Eso es un fragmento de la columna que escribí hace cuatro años, cuando su cerebro, su hermoso cerebro, decidió “ocultarse bien y desaparecer entre la niebla”... Un infarto cerebral seguido del coma como el inicio de una incomprensible interna gira del adiós. La extinción de él y de su voz, de sus letras y sus lienzos musicales. Hace cuatro años empezó su viaje para irse a “un millón de años luz de aquí”... Finalmente, Cerati murió ayer por la mañana. La última bocanada de vida. Si a eso que pasó entre las cuatros paredes de esa habitación en la que dormía desde 2010, puede llamársele vida. ¿Qué mundo habrá habitado en esos años? ¿Habrá sido tan beautiful como lo pensás? Sin dormir al calor de las masas, viajando sin moverse de aquí... ¿Qué fuerza natural, qué temblor, qué o cuánta oscuridad, qué Dios bipolar, qué Cristo 3D, qué átomos para hacerse aparecer? Sus pupilas dilatando otra noche más… ¿Fue rehén de las mareas? ¿Era más azul la luz al alejarse? ¿Se habrá perdido en el viaje, habrá sentido al aire cambiar? ¿Sacar belleza este caos es virtud? ¿Será que nunca se sintió tan bien?

El de ayer, septiembre cuatro, tan triste para la música, para las letras, para el cruce entre ambas y la resonancia que provocan. Para las raíces que su voz echó en la biografía de tantas y tantas personas. Un soundtrack que fue hilvanando la historia individual de tantos de nosotros.
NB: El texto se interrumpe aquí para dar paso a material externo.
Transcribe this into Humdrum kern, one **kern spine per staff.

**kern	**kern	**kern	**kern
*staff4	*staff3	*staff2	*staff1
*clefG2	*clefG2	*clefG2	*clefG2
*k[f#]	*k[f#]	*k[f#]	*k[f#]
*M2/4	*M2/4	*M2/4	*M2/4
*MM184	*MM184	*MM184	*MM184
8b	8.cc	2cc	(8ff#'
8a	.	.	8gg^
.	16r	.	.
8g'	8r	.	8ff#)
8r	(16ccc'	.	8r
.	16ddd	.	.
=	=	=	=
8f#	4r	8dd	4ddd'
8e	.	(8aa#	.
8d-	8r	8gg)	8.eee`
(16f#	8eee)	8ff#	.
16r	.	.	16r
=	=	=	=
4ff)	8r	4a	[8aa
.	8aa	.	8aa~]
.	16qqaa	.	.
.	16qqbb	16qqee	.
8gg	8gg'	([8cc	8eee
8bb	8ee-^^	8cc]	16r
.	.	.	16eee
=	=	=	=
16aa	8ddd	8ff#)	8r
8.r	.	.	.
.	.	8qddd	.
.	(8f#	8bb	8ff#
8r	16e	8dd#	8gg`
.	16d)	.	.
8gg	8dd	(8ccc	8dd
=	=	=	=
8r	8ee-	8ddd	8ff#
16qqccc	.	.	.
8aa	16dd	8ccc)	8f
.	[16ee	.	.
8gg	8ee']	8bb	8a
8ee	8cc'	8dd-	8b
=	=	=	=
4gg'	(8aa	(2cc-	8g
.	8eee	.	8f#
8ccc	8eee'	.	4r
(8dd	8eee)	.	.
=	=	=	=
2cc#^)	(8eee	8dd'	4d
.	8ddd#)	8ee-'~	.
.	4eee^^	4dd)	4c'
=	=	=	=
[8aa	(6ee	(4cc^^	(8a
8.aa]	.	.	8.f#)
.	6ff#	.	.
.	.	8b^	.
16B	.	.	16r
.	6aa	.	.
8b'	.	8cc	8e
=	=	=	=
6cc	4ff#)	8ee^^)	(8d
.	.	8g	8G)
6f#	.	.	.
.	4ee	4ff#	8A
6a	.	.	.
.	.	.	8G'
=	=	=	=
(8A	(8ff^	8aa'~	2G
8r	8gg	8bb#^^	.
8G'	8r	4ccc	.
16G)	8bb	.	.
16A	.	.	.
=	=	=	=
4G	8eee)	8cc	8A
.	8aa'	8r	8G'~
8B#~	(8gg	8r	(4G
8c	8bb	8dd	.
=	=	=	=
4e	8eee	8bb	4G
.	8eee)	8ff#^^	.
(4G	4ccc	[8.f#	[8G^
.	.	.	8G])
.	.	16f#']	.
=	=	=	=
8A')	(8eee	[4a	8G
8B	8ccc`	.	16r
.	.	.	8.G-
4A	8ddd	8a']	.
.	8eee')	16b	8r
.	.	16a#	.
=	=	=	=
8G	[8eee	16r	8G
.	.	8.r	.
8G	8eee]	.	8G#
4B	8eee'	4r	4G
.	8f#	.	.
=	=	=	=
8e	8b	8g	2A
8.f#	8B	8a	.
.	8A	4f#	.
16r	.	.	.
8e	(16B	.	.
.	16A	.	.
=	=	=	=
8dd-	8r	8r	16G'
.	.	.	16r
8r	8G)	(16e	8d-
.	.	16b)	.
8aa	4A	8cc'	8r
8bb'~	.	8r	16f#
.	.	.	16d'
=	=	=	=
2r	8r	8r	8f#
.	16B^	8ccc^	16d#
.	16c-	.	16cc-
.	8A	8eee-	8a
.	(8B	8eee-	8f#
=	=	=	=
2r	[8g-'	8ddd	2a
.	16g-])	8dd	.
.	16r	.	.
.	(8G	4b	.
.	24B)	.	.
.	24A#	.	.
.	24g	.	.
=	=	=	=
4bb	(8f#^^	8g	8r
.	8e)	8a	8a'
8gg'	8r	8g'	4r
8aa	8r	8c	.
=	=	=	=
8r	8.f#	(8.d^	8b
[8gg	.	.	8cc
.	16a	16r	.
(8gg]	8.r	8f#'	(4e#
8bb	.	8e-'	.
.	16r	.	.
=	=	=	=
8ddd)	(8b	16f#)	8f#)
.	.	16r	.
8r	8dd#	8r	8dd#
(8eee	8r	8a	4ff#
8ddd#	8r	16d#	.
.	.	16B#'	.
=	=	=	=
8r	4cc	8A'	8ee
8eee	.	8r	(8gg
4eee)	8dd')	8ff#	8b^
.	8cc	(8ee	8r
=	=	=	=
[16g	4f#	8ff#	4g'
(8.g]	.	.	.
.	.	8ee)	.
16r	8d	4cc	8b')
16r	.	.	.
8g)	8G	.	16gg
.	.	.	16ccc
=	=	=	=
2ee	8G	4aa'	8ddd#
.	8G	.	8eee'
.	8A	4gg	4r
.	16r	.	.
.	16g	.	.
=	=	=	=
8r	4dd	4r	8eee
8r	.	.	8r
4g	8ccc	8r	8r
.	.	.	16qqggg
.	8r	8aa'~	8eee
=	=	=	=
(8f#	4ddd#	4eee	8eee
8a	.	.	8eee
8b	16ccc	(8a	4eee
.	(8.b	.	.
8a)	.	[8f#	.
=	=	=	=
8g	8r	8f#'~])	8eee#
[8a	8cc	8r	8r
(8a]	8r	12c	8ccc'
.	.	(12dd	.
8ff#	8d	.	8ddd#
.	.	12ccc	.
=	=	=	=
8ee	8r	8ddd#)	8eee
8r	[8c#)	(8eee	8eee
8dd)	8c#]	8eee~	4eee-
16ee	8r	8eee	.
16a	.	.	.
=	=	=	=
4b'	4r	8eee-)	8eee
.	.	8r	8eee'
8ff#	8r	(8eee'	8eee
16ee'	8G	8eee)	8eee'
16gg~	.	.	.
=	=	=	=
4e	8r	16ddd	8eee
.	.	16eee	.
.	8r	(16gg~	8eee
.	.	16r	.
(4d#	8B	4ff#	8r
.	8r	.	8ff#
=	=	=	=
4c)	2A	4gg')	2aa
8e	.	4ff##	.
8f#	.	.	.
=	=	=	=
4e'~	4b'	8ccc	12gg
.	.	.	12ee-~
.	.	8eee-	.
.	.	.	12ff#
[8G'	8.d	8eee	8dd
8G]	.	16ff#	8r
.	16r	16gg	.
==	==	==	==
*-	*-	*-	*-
Ayer lloramos a Cerati, pero sobre todo al Cerati que hicimos completamente propio: al que nos acompañó durante tantos años la vida, al que puso palabras exactas a nuestras propias emociones, a nuestros propios laberintos, a nuestros mares profundos, tardes de luz, esquinas de sombra, cielos en llamas...
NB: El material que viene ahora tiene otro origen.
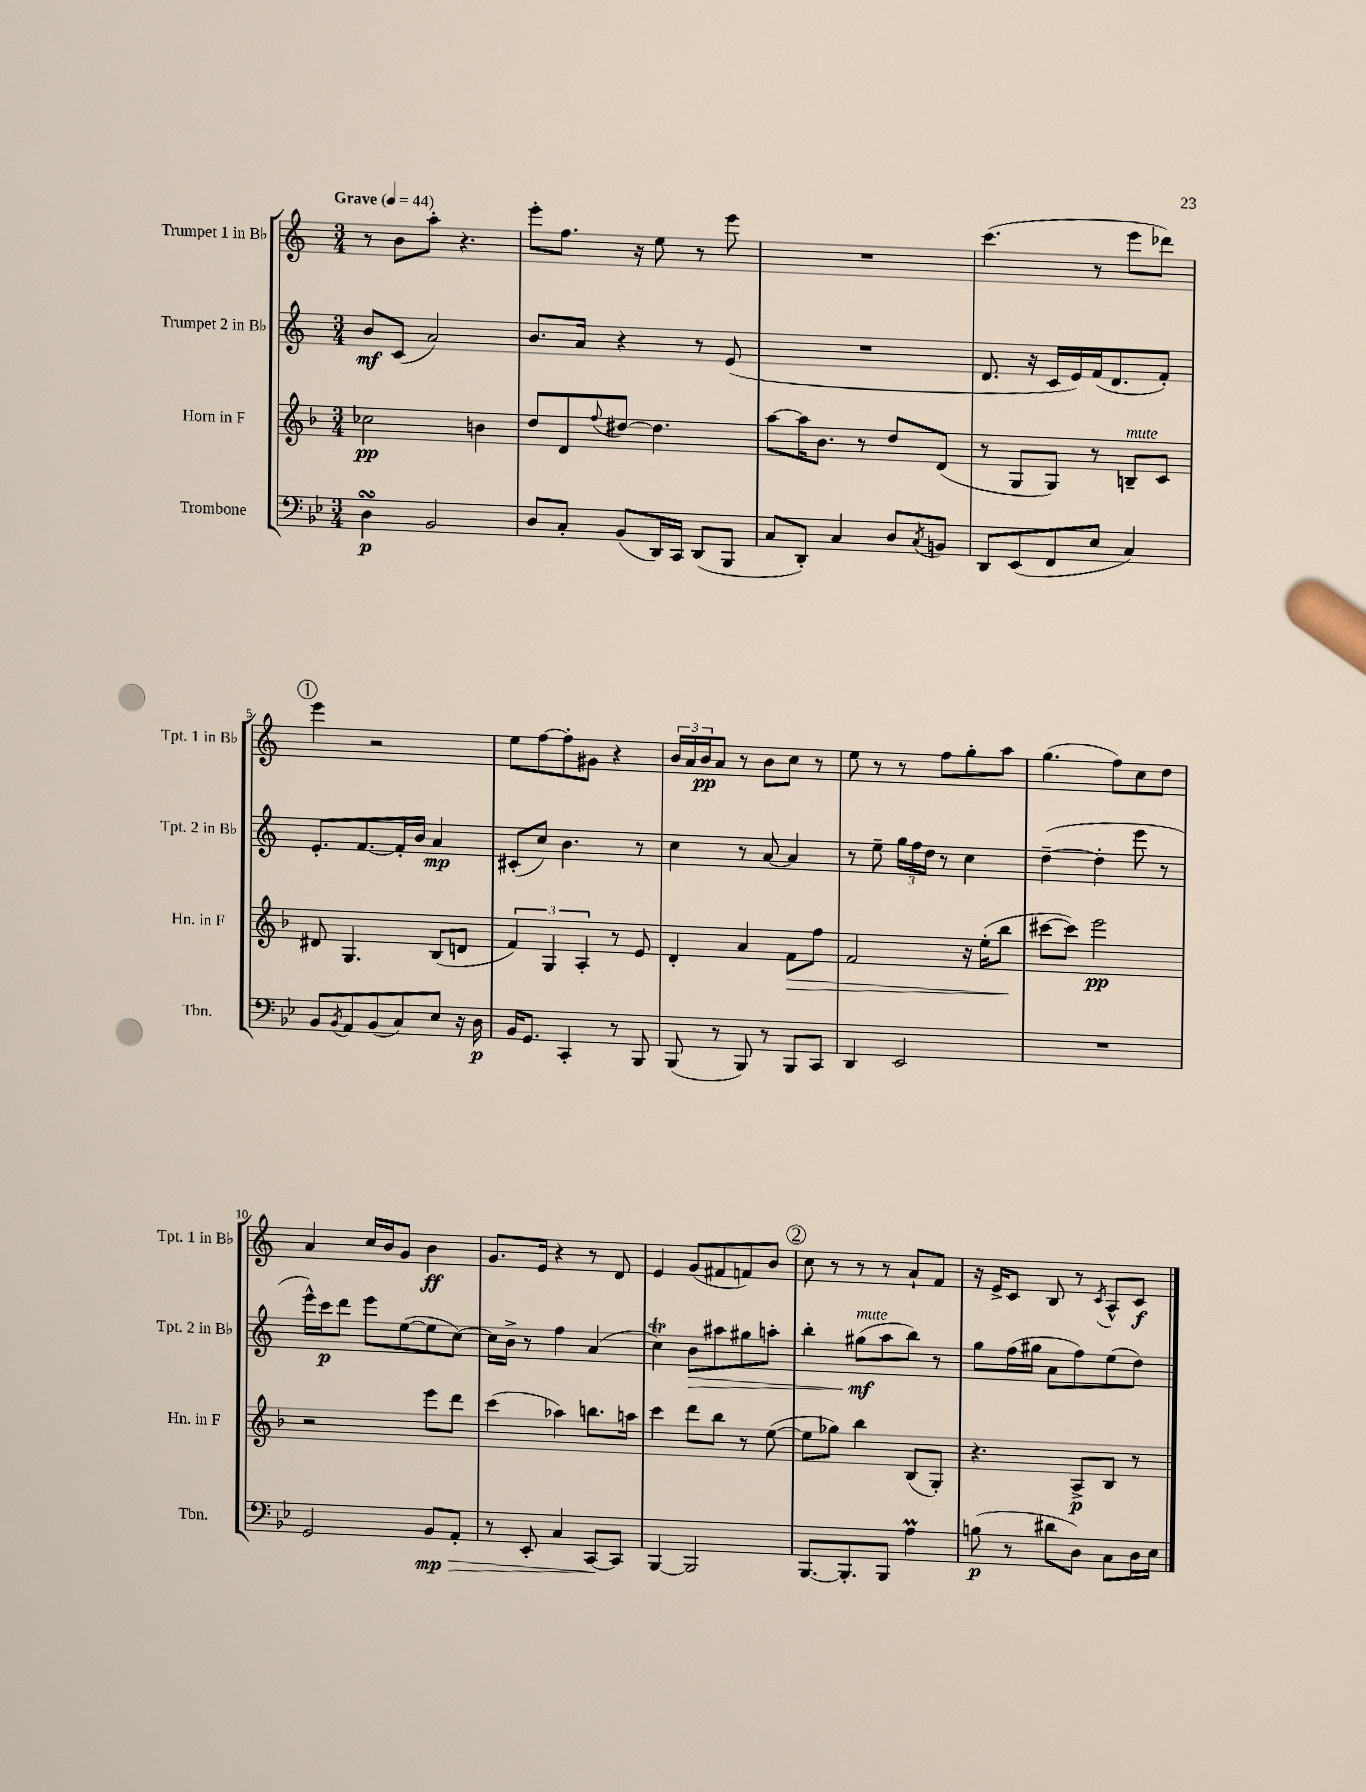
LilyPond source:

<<
\new StaffGroup <<
\new Staff = "s0" \with { instrumentName = "Trumpet 1 in Bb" shortInstrumentName = "Tpt. 1 in Bb" } {
    \clef treble \key c \major \numericTimeSignature \time 3/4 \tempo "Grave" 4 = 44
    r8 b'8 a''8-. r4. |
    e'''8-. f''8. r16 e''8 r8 e'''8 |
    R2. |
    c'''4.( r8 e'''8 des'''8) |
    \mark \markup { \circle "1" } e'''4 r2 |
    e''8 f''8~ f''8-. gis'8 r4 |
    \tuplet 3/2 { b'16 a'16 b'16\pp } a'8 r8 b'8 c''8 r8 |
    e''8 r8 r8 f''8 g''8-. a''8 |
    g''4.( f''8) c''8 d''8 |
    a'4 c''16 b'16 g'8 b'4\ff |
    g'8. e'16 r4 r8 d'8 |
    e'4 g'8( fis'8 f'8) b'8 |
    \mark \markup { \circle "2" } c''8 r8 r8 r8 a'8-! f'8 |
    r16 e'16-> c'8 b8 r8 \acciaccatura { c'8 } a8-^ c'8\f \bar "|." |
}
\new Staff = "s1" \with { instrumentName = "Trumpet 2 in Bb" shortInstrumentName = "Tpt. 2 in Bb" } {
    \clef treble \key c \major \numericTimeSignature \time 3/4
    b'8\mf c'8( a'2) |
    b'8. a'16 r4 r8 e'8( |
    R2. |
    d'8. r16 c'16 e'16) f'16( d'8. f'8-.) |
    \mark \markup { \circle "1" } e'8.-. f'8.~ f'16-. b'16 a'4\mp |
    cis'8-.( c''8) b'4. r8 |
    c''4 r8 a'8~ a'4 |
    r8 e''8-- \tuplet 3/2 { g''16 f''16 d''16 } r8 c''4 |
    d''4~--( d''4-. e'''8 r8 |
    e'''16-^) c'''16\p d'''8 e'''8 e''8~( e''8 c''8~) |
    c''16 b'16-> r8 f''4 a'4( |
    c''4\trill) b'8\> ais''8 gis''8 a''8-. |
    \mark \markup { \circle "2" } b''4-. gis''8\mf\!^\markup { \italic "mute" }( a''8 b''8) r8 |
    g''8 f''16( gis''16 a'8 f''8) e''8( d''8) \bar "|." |
}
\new Staff = "s2" \with { instrumentName = "Horn in F" shortInstrumentName = "Hn. in F" } {
    \clef treble \key f \major \numericTimeSignature \time 3/4
    ces''2\pp b'4 |
    d''8 d'8 \appoggiatura { f''8 } dis''8~ dis''4. |
    a''8~ a''16 bes'8. r8 d''8 d'8( |
    r8 g8 g8) r8 b8--^\markup { \italic "mute" } c'8 |
    \mark \markup { \circle "1" } dis'8 g4. bes8( d'8 |
    \tuplet 3/2 { f'4) g4 a4-. } r8 e'8 |
    d'4-. a'4 f'8\> f''8 |
    f'2 r16 e''16-.( bes''8\! |
    cis'''8~ cis'''8) e'''2\pp |
    r2 e'''8 d'''8 |
    c'''4( aes''4) b''8. a''16 |
    c'''4 d'''8 bes''8 r8 e''8~( |
    \mark \markup { \circle "2" } e''8 ges''8) bes''4 bes8( g8-.) |
    r4. a8->\p bes8 r8 \bar "|." |
}
\new Staff = "s3" \with { instrumentName = "Trombone" shortInstrumentName = "Tbn." } {
    \clef bass \key bes \major \numericTimeSignature \time 3/4
    d4\turn\p bes,2 |
    d8 c8-. bes,8( d,16) c,16 d,8( bes,,8 |
    c8 d,8-.) c4 d8 \acciaccatura { c8 } b,8 |
    d,8 ees,8( f,8 ees8 c4) |
    \mark \markup { \circle "1" } bes,8 \acciaccatura { bes,8 } a,8 bes,8( c8) ees8 r16 d16\p |
    bes,16 g,8. c,4-. r8 bes,,8 |
    bes,,8( r8 bes,,8) r8 bes,,8 c,8 |
    d,4 ees,2 |
    R2. |
    g,2 bes,8\mp\> a,8-. |
    r8 ees,8-. c4 c,8~\! c,8 |
    bes,,4~ bes,,2 |
    \mark \markup { \circle "2" } bes,,8.~ bes,,8.-. bes,,8 a4\prall |
    b8\p( r8 dis'8 d8) c8 d16 ees16 \bar "|." |
}
>>
>>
Pero él ya está, finalmente, dando una vuelta por el universo. Para él, el temblor finalmente ya pasó. Para él, ya todo es beautiful... Nos dio todo, aunque —y esta vez no fue la excepción—, siempre algo se guardó... Llegó el día: ya lo vemos volar. Por fin, él planea en el vértigo de la inmensidad... Y contigo habemos quienes coreamos que sí, que “la poesía es la única verdad”...

Por esto, por todo, gracias. Gracias totales... a ti, Gustavo Cerati.